L’autodérision, c’est une façon de prendre de vitesse le regard des autres. Quand j’ai écrit ce spectacle, c’était aussi pour dire aux gens qui ne s’acceptent pas, à cause de leur physique, de leur différence, que la beauté est dans l’œil de celui qui vous regarde. J’aborde ça en lien direct avec le harcèlement. Se moquer de soi avant que les autres le fassent, c’est une forme de liberté.
«Ah L’école» traite du harcèlement scolaire. Vous l’avez vous-même vécu?
Non, pas vraiment. J’ai eu la chance de naître avec de la répartie. Quand on se moquait de moi, je retournais la situation avec une blague et ça désarmait tout le monde. Mais je n’ai pas besoin d’avoir vécu un sujet pour en parler. Je parle du harcèlement pour éveiller les consciences.
Et votre fils, a-t-il été confronté au harcèlement?
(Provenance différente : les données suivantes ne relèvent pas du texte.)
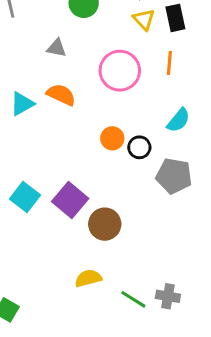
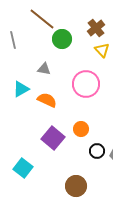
cyan triangle: (22, 104) -> (21, 89), moved
black circle: (139, 147) -> (97, 151), moved
purple square: (70, 200) -> (53, 138), moved

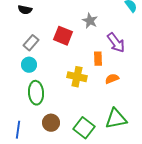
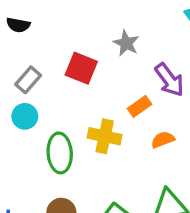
orange rectangle: (98, 59) -> (139, 106), turned 56
green ellipse: (36, 93) -> (60, 153), moved

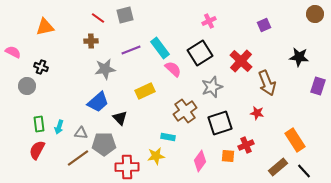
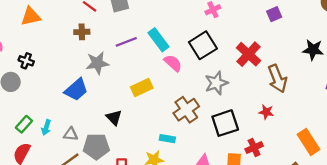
blue trapezoid: (98, 102) -> (76, 90), moved
green rectangle: (39, 124) -> (24, 124), turned 49

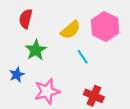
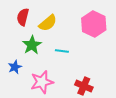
yellow semicircle: (70, 30) -> (48, 23), moved
cyan line: (83, 57) -> (62, 51), moved, turned -48

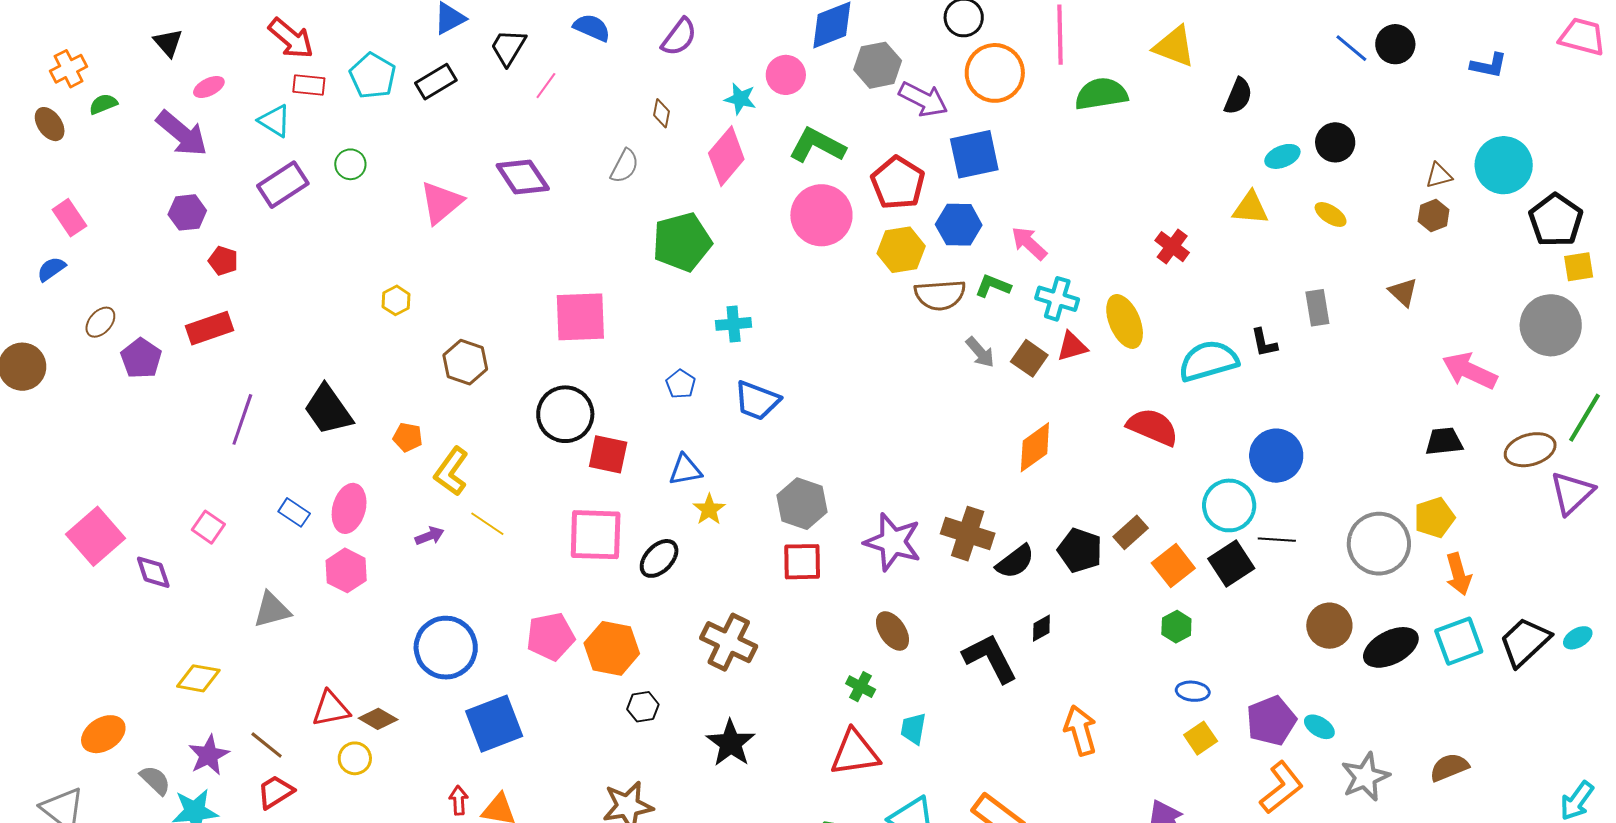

Non, je ne pense pas. Et s’il l’avait été, je crois qu’il me l’aurait dit. Mais encore une fois, ce n’est pas parce qu’on parle d’un sujet qu’on l’a forcément subi. Ce spectacle, c’est une invitation. Venez, je vous raconte l’école, la vraie, celle qu’on a tous connue, avec ses joies et ses ombres.
Comment reconnaître qu’un enfant est victime de harcèlement?
C’est là que réside toute la difficulté. Le premier réflexe des parents, quand on leur dit que leur enfant est harcelé, c’est souvent la colère: aller à l’école, confronter l’autre enfant, régler le problème de face. Mais ce n’est pas la bonne approche. La vraie réponse, c’est le dialogue, l’attention, l’écoute. Il faut être présent, observer les changements de comportement, créer un espace de confiance. Les parents doivent aussi éduquer leurs enfants à ne pas se moquer des autres et travailler de concert avec l’école pour que le harcèlement n’y trouve pas de terrain fertile.
«Booder retourne «aux sources» en célébrant Bouarfa et Figuig»
Vous dites que votre sens de la répartie vous a sauvé…
Absolument. J’ai compris très tôt que j’avais un physique qui sortait de la norme et que si je ne prenais pas les devants, on m’attribuerait une méchanceté que je n’ai pas. Alors j’ai choisi de faire rire. Le quartier populaire dans lequel j’ai grandi m’a aussi beaucoup appris. Là-bas, on est soit drôle, soit costaud. J’ai choisi ma voie. Et d’ailleurs, les plus grandes comédies italiennes sont nées de la même manière, l’humour comme réponse aux difficultés du quotidien. Je n’aime pas le mot «misère», ce serait manquer de respect à mes parents. On n’a jamais manqué de rien. Mais grandir dans un milieu populaire, ça forge une certaine façon de voir la vie.
Au fil de votre carrière, comment avez-vous vu évoluer votre rapport au public?
Quand j’ai débuté, il y a vingt-cinq ans, les salles étaient clairsemées. Un soir, j’ai joué devant huit personnes, six s’étaient trompées de salle, les deux autres étaient mes cousins. Ma carrière a eu ses hauts et ses bas, comme des montagnes russes. Mais j’ai vite compris une chose essentielle. Je ne suis pas une star, je suis un artiste. Aujourd’hui, le stand-up, la comédie, le théâtre connaissent un essor extraordinaire. Et je crois que c’est profondément lié au monde dans lequel on vit. Quand tout va mal, on a besoin de rire. L’humour est une soupape, un espace de liberté. L’explosion de la comédie vient du monde triste dans lequel on vit.